Recalling the early days of the COVID-19 pandemic, Awdish described one peer processing group session in which a nurse told the story of her experience with a COVID-19 patient who was arresting.

“During the very worst days of the pandemic, we gathered in peer processing groups because it was almost impossible to process alone — we needed to process together. The sessions were led by a clinical therapist or a psychologist and a clinical lead,” she said. “A nurse described being alone in a room [with the arresting patient] and she could see her team outside the room donning their protective gear so carefully. She said she became so mad because they left her alone and she didn’t know whether she should disconnect the patient from the vent and ‘bag’ him, but was concerned that if she did that she would aerosolize the virus and put herself at risk and take the virus home to her children.”

She chose to hold his hand — to recognize his humanity, Awdish continued.

“It was what happened next that was truly extraordinary. The people in the session began reflecting back to the nurse all the values that she demonstrated in that moment,” she said. “They said things like, ‘You brought the best attributes of your profession. You recognized his humanity in that moment. You chose to hold his hand. Do you hear what you rose to become in that moment? You filled a space that would have otherwise been a void.’ We saw her goodness so clearly and we could so clearly describe to her how good her heart was, but we could not see it in ourselves. We all felt like we were failing. But when we saw her goodness, we could believe that maybe we were good too and maybe we were enough. Maybe these impossible choices were always going to be impossible choices but they are what we have and that got us through.”

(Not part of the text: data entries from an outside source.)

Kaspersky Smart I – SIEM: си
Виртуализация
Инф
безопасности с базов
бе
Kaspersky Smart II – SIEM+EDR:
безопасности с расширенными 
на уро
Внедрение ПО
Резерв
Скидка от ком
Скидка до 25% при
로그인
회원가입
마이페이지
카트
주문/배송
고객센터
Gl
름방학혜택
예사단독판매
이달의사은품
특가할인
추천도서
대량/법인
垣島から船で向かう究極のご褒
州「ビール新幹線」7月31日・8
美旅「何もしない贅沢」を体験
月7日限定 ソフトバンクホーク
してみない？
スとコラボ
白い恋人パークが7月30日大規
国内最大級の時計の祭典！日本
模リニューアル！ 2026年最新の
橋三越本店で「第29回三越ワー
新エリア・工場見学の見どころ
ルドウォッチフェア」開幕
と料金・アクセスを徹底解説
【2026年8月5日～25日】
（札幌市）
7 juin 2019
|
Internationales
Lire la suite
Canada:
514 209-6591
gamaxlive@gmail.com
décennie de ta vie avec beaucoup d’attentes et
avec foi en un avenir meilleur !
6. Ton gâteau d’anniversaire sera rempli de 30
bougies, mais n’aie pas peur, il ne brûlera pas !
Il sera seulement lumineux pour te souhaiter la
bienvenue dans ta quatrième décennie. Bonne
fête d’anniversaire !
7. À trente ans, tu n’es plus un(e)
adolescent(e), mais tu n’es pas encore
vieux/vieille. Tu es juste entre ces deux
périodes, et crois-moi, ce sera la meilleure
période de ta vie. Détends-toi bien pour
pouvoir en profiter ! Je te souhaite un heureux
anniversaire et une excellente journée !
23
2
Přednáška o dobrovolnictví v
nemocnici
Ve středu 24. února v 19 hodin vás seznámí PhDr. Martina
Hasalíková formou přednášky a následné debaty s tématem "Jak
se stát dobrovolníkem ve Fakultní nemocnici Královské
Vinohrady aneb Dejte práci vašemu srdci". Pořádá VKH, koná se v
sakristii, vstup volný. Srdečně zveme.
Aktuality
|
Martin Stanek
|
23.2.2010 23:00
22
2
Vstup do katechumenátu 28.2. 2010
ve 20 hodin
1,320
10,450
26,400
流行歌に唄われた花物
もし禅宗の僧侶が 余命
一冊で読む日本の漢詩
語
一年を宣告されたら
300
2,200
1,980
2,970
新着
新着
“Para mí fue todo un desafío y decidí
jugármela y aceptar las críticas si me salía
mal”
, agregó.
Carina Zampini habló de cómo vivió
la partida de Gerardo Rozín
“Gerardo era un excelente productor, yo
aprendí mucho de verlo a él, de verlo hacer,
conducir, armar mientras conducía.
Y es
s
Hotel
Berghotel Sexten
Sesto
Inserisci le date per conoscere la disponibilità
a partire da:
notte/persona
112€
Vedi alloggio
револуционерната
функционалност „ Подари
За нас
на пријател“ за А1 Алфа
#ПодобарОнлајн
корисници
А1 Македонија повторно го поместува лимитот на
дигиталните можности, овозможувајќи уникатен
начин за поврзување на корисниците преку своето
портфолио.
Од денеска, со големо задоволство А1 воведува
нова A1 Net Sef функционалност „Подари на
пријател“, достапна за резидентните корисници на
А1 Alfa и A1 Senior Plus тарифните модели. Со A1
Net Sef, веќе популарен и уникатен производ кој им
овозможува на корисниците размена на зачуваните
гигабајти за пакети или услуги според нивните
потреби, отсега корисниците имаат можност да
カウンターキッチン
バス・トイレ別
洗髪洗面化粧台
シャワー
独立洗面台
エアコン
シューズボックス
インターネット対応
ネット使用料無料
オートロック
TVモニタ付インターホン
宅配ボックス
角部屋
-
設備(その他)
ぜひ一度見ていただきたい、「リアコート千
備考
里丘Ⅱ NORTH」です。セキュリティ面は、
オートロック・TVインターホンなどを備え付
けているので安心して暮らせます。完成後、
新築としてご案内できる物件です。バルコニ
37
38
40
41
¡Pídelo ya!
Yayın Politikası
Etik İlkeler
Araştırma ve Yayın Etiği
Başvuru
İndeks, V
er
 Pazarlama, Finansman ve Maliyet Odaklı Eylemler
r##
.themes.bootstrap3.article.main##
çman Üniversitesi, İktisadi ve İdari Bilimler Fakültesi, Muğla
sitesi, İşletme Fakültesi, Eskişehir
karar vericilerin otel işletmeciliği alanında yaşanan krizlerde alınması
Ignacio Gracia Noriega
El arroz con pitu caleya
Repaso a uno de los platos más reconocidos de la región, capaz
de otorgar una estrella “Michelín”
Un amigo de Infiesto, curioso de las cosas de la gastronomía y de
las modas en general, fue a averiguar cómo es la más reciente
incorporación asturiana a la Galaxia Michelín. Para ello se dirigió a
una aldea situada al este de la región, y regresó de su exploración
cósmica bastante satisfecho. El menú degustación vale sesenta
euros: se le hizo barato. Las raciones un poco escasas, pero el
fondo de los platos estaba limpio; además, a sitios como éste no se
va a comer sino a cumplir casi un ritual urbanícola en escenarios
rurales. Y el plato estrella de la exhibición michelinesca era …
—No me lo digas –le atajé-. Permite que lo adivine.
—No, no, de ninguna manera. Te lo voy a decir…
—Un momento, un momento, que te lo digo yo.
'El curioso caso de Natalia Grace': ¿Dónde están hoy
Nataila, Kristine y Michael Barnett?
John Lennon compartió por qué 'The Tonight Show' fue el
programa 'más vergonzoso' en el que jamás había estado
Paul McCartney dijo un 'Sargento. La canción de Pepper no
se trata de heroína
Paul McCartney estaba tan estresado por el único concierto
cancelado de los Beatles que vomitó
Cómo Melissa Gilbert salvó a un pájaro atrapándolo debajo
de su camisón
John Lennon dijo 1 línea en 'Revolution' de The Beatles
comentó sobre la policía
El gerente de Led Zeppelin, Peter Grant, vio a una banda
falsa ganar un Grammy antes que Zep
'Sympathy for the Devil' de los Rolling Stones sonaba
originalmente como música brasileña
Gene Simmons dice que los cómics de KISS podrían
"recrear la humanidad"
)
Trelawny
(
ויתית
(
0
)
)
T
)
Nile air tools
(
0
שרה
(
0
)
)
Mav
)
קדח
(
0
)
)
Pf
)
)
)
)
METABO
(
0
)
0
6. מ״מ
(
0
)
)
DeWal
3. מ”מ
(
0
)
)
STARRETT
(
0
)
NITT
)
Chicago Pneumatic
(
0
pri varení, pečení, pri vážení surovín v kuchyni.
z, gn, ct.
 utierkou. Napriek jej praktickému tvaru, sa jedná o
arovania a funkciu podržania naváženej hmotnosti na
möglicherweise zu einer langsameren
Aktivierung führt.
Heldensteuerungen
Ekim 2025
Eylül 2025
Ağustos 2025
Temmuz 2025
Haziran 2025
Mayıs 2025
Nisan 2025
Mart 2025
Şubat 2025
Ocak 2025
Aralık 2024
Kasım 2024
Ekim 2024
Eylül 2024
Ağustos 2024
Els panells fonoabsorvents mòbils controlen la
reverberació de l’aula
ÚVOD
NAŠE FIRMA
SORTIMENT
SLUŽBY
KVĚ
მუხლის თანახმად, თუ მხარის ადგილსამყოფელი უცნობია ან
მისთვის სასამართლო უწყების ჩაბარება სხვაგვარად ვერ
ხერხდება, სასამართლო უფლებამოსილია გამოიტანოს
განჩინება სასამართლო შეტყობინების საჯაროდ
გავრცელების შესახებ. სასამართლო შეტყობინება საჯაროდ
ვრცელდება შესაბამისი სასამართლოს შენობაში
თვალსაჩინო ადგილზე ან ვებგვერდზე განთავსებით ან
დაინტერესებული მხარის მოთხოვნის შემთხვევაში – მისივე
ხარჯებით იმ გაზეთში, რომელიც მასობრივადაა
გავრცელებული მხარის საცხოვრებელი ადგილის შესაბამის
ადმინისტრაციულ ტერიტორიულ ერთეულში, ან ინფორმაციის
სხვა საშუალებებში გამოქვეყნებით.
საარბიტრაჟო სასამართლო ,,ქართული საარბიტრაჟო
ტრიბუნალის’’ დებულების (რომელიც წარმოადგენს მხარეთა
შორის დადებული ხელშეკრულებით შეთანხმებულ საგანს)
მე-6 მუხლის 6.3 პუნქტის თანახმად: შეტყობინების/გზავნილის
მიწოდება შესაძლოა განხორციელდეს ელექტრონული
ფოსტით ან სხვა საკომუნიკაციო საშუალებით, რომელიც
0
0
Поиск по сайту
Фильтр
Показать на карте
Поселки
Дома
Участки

Awdish said that what she has learned from her experience is that the current structure of medicine will no longer suffice.

“We inherited a structure that was not built for us. A provisional structure that was built by men for men in a time when we were never envisioned to be a part of it. It no longer works. We need to reimagine what it can be,” she said.

According to Awdish, she now has a different understanding of the word equanimitas — the clinical distance that gives those in health care the remove needed to think rationally and not emotionally.

“I now think about it as capacity,” she said. “Having a heart that is big enough to hold it all. Being willing to see the utter reality of our world of medicine — the beauty and the terror — and to love it anyway.”